(Action item) Please return the data word for word and leave out any picture it contains.

(Dataset extract)
--------------------
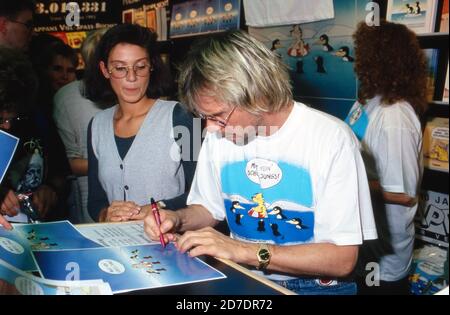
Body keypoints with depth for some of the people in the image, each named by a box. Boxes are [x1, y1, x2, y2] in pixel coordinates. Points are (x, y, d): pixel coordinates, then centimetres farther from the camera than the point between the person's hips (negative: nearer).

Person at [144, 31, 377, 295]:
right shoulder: (219, 134, 2)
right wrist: (178, 220, -5)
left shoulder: (332, 139, -15)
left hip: (314, 284, -4)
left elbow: (342, 258, -17)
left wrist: (243, 250, -23)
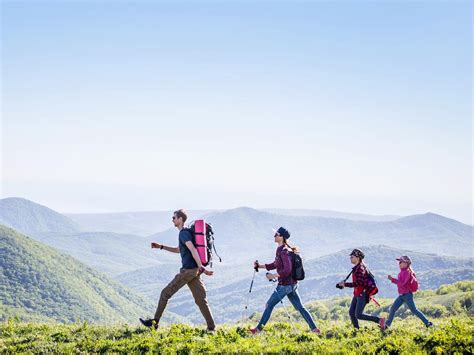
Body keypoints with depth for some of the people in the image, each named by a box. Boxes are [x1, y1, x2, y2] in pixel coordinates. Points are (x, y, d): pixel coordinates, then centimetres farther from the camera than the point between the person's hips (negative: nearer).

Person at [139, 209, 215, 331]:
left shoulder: (183, 233, -10)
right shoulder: (185, 233, 20)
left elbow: (193, 250, -22)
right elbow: (178, 250, 34)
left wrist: (201, 268, -29)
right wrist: (161, 247, 29)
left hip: (188, 270, -9)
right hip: (194, 271, 9)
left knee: (165, 293, 1)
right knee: (201, 300, 6)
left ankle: (155, 322, 8)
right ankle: (211, 327, 2)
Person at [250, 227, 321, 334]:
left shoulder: (284, 251, -18)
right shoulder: (280, 250, 12)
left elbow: (287, 270, -25)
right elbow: (275, 265, 22)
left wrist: (274, 276, -22)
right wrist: (260, 266, 16)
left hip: (285, 284, -9)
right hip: (292, 284, 9)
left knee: (269, 305, 2)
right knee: (300, 307, 10)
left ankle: (259, 329, 10)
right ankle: (314, 329, 8)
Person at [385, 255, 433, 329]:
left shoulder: (406, 272, -17)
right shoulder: (402, 272, 11)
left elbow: (402, 283, -27)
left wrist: (392, 279, -29)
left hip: (407, 295, -9)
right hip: (402, 295, 9)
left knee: (414, 310, -1)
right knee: (393, 309, 4)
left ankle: (428, 323, 9)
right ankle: (387, 324, 7)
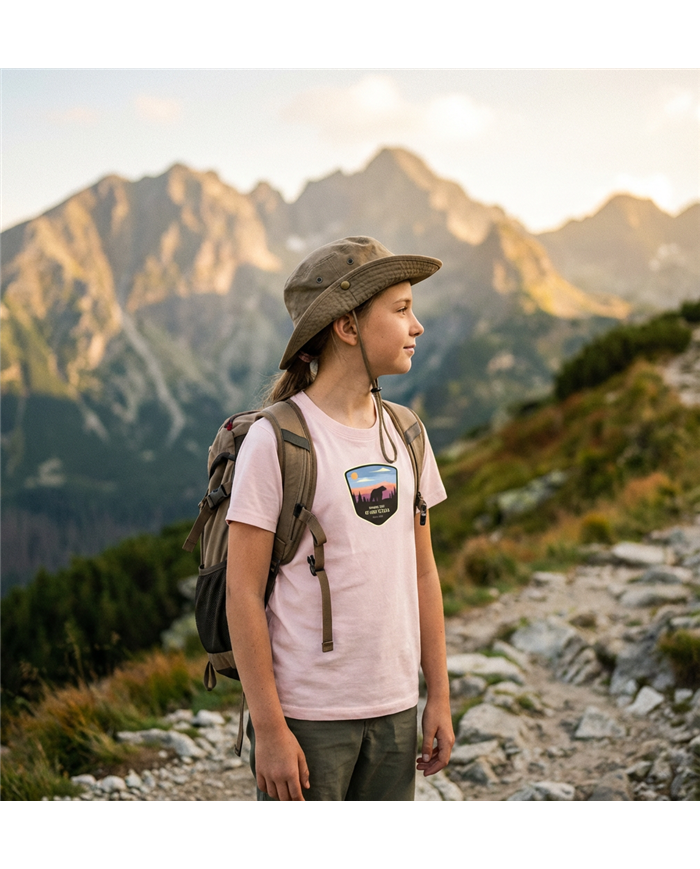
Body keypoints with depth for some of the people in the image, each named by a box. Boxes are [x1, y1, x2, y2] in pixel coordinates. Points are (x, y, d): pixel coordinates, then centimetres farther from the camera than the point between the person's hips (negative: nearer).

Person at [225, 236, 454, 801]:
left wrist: (440, 697, 11)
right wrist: (268, 729, -12)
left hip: (393, 711, 5)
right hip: (306, 713, -5)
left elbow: (422, 572, 12)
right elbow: (243, 593, -11)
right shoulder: (274, 442, -12)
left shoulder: (405, 436, 7)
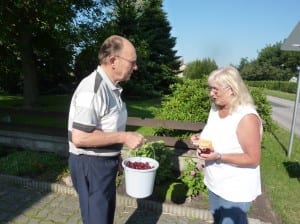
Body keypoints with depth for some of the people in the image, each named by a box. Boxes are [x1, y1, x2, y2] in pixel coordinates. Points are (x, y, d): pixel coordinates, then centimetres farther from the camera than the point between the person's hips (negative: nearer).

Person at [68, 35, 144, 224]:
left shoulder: (112, 87, 6)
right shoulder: (92, 89, -25)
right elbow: (79, 137, -28)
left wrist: (115, 155, 12)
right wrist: (124, 137, -23)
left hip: (105, 162, 9)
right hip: (91, 164, -9)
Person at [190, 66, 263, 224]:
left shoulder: (247, 118, -26)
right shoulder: (215, 108, -2)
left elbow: (253, 159, -23)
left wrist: (219, 157, -31)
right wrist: (202, 138, -7)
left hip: (236, 189, -7)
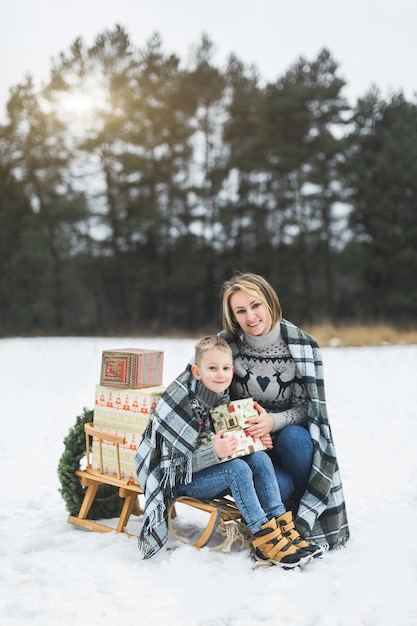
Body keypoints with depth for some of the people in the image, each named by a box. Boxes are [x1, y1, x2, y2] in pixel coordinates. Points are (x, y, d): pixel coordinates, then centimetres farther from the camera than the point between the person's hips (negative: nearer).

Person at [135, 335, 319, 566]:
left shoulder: (223, 396, 0)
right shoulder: (180, 402, -22)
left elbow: (230, 441, 14)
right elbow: (182, 461, -23)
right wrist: (214, 451, -39)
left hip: (208, 469, 7)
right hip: (182, 480, -7)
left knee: (259, 458, -15)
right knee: (237, 469, -28)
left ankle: (281, 526, -15)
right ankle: (265, 539, -22)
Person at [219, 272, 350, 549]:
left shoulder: (303, 345, -12)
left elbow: (307, 407, -9)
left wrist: (274, 422, -29)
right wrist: (243, 429, -20)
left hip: (289, 432, 1)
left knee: (295, 438, -36)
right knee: (282, 485, -33)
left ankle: (308, 520, -10)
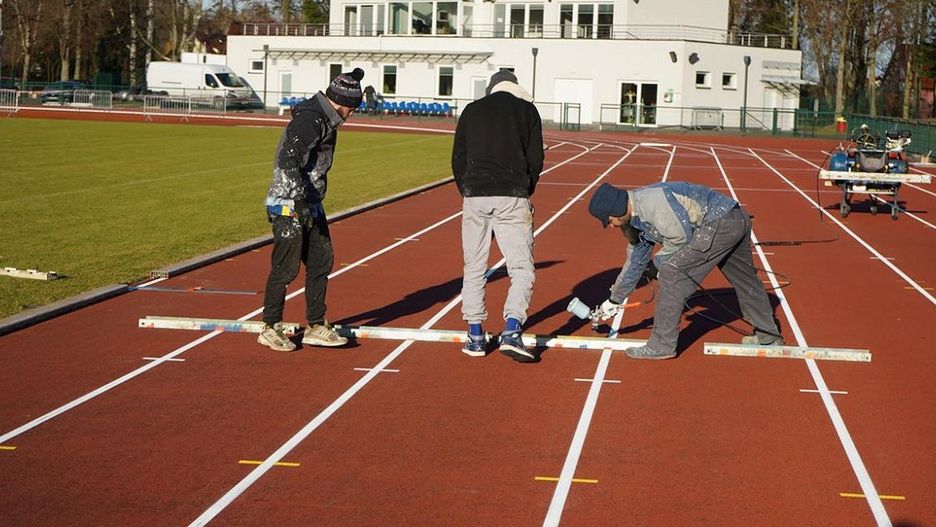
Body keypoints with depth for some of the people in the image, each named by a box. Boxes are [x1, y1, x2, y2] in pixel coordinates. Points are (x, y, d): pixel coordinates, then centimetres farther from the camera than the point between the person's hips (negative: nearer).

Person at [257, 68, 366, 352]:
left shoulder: (324, 119, 13)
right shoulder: (310, 119, -19)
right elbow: (288, 160, -29)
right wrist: (300, 200, -33)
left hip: (310, 204, 10)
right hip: (289, 205, -10)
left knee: (321, 261, 11)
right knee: (285, 268, -3)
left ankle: (316, 327, 19)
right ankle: (270, 329, 8)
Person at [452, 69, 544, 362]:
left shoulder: (472, 110, 15)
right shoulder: (526, 108, 9)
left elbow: (458, 160, 11)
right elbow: (536, 159, 5)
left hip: (475, 196, 2)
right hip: (512, 197, -2)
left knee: (474, 269, 11)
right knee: (522, 269, 0)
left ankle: (475, 337, 11)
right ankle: (511, 332, -17)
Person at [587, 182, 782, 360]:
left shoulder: (651, 200, -20)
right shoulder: (636, 218, 13)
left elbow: (682, 236, -20)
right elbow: (635, 262, 24)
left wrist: (661, 258, -1)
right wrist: (614, 300, 30)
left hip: (720, 223, -11)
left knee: (672, 272, -10)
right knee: (745, 280, 25)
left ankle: (662, 345, -6)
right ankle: (769, 336, 42)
--------------------
(Written response)
Body keypoints with depth for some of the people in the image, each named by a box. Boxes are [x1, y1, x2, y2] in pixel coordinates. Points are (x, y, d): pixel coordinates, then centimetres farther from the camera than the point between the person's hips (negative: nearer).

Person at [144, 31, 377, 295]:
right shoulder: (219, 134, 2)
right wrist: (178, 220, -5)
left shoulder: (332, 139, -15)
left hip: (314, 284, -4)
left elbow: (342, 258, -17)
left wrist: (243, 250, -23)
Body keypoints with depth for some of the people in the image, each named by a box. Boxes are [x1, y1, x2, y2] in pixel coordinates. Points are (x, y, d): pixel coordinates, then centimetres farther from the camera than the point between the person's hips (negative: nearer).

Person at [139, 209, 215, 331]:
left shoulder: (183, 233, -10)
right shoulder: (185, 233, 20)
left elbow: (193, 250, -22)
right elbow: (178, 250, 34)
left wrist: (201, 268, -29)
right wrist: (161, 247, 29)
left hip: (188, 270, -9)
right hip: (194, 271, 9)
left knee: (165, 293, 1)
right knee: (201, 300, 6)
left ankle: (155, 322, 8)
right ankle: (211, 327, 2)
Person at [250, 227, 321, 334]:
left shoulder: (284, 251, -18)
right shoulder: (280, 250, 12)
left elbow: (287, 270, -25)
right elbow: (275, 265, 22)
left wrist: (274, 276, -22)
right wrist: (260, 266, 16)
left hip: (285, 284, -9)
right hip: (292, 284, 9)
left knee: (269, 305, 2)
right knee: (300, 307, 10)
left ankle: (259, 329, 10)
right ankle: (314, 329, 8)
Person at [385, 255, 433, 329]:
left shoulder: (406, 272, -17)
right shoulder: (402, 272, 11)
left elbow: (402, 283, -27)
left wrist: (392, 279, -29)
left hip: (407, 295, -9)
right hip: (402, 295, 9)
left knee: (414, 310, -1)
right knee: (393, 309, 4)
left ankle: (428, 323, 9)
right ankle: (387, 324, 7)
Body keypoints with depth for some of the people in the image, each named by a box. Boxes are [x1, y1, x2, y2] in pixel coordinates. Points are (x, y, d): pixel coordinates, then centimetres farther from the camera than the point between the person's hips (negative: nearer).

Person at [225, 236, 454, 801]:
left wrist: (440, 697, 11)
right wrist: (268, 729, -12)
left hip: (393, 711, 5)
right hip: (306, 713, -5)
left elbow: (422, 572, 12)
right elbow: (243, 593, -11)
right shoulder: (274, 442, -12)
left shoulder: (405, 436, 7)
Body keypoints with depth for some of the people in the image, each named by a box. Boxes are [x1, y1, x2, y2] in pixel coordinates. Points are (x, y, d): pixel coordinates, then centimetres farther from the camera than the point between the person's hips (negative: nearer).

Person at [68, 35, 144, 224]:
left shoulder: (112, 87, 6)
right shoulder: (92, 89, -25)
right elbow: (79, 137, -28)
left wrist: (115, 155, 12)
right wrist: (124, 137, -23)
left hip: (105, 162, 9)
right hip: (91, 164, -9)
Person at [190, 66, 263, 224]:
left shoulder: (247, 118, -26)
right shoulder: (215, 108, -2)
left elbow: (253, 159, -23)
left wrist: (219, 157, -31)
right wrist: (202, 138, -7)
left hip: (236, 189, -7)
Body keypoints with depth for some of the people in the image, each named by a box. Boxes are [x1, y1, x2, y2] in pixel coordinates. Points are (x, y, d): pixel coordinates, then centimetres farther from the camera than the point between the person's hips (negative: nearer).

Person at [135, 335, 319, 566]:
left shoulder: (223, 396, 0)
right shoulder: (180, 402, -22)
left elbow: (230, 441, 14)
right elbow: (182, 461, -23)
right wrist: (214, 451, -39)
left hip: (208, 469, 7)
right hip: (182, 480, -7)
left knee: (259, 458, -15)
right knee: (237, 469, -28)
left ankle: (281, 526, -15)
right ankle: (265, 539, -22)
Person at [219, 272, 350, 549]:
left shoulder: (303, 345, -12)
left elbow: (307, 407, -9)
left wrist: (274, 422, -29)
right wrist: (243, 429, -20)
left hip: (289, 432, 1)
left knee: (295, 438, -36)
right knee: (282, 485, -33)
left ankle: (308, 520, -10)
Body keypoints with depth for some of the people in the image, each named by a box. Boxes are [x1, y1, x2, y2] in pixel coordinates. Points are (x, y, d): pixel coordinates, then centimetres farther from the camera than the point between the person's hips (negative: nearer).

Person at [257, 68, 366, 352]:
left shoulder: (324, 119, 13)
right shoulder: (310, 119, -19)
right elbow: (288, 160, -29)
right wrist: (300, 200, -33)
left hip: (310, 204, 10)
right hip: (289, 205, -10)
left knee: (321, 261, 11)
right knee: (285, 268, -3)
left ankle: (316, 327, 19)
right ankle: (270, 329, 8)
Person at [452, 69, 544, 362]:
left shoulder: (472, 110, 15)
right shoulder: (526, 108, 9)
left elbow: (458, 160, 11)
right elbow: (536, 159, 5)
left hip: (475, 196, 2)
right hip: (512, 197, -2)
left knee: (474, 269, 11)
right knee: (522, 269, 0)
left ankle: (475, 337, 11)
right ankle: (511, 332, -17)
Person at [587, 182, 782, 360]:
left shoulder: (651, 200, -20)
right shoulder: (636, 218, 13)
left elbow: (682, 236, -20)
right elbow: (635, 262, 24)
left wrist: (661, 258, -1)
right wrist: (614, 300, 30)
left hip: (720, 223, -11)
left knee: (672, 272, -10)
right knee: (745, 280, 25)
left ankle: (662, 345, -6)
right ankle: (769, 336, 42)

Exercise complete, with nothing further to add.